#### Brief:
Copy out, unchanged, every line from the start of the records to the line that contains "CENTRAFUGAL FAN", and stop there.

** Data follows **

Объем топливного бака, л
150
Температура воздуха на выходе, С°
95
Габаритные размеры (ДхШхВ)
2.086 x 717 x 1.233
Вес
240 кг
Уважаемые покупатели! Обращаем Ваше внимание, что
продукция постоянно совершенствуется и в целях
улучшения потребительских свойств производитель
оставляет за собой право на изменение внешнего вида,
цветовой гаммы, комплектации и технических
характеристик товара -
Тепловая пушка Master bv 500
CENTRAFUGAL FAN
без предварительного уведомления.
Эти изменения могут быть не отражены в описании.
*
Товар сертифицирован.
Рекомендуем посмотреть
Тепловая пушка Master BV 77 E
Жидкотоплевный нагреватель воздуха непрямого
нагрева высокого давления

** End of Data **

#### Task output:
Объем топливного бака, л
150
Температура воздуха на выходе, С°
95
Габаритные размеры (ДхШхВ)
2.086 x 717 x 1.233
Вес
240 кг
Уважаемые покупатели! Обращаем Ваше внимание, что
продукция постоянно совершенствуется и в целях
улучшения потребительских свойств производитель
оставляет за собой право на изменение внешнего вида,
цветовой гаммы, комплектации и технических
характеристик товара -
Тепловая пушка Master bv 500
CENTRAFUGAL FAN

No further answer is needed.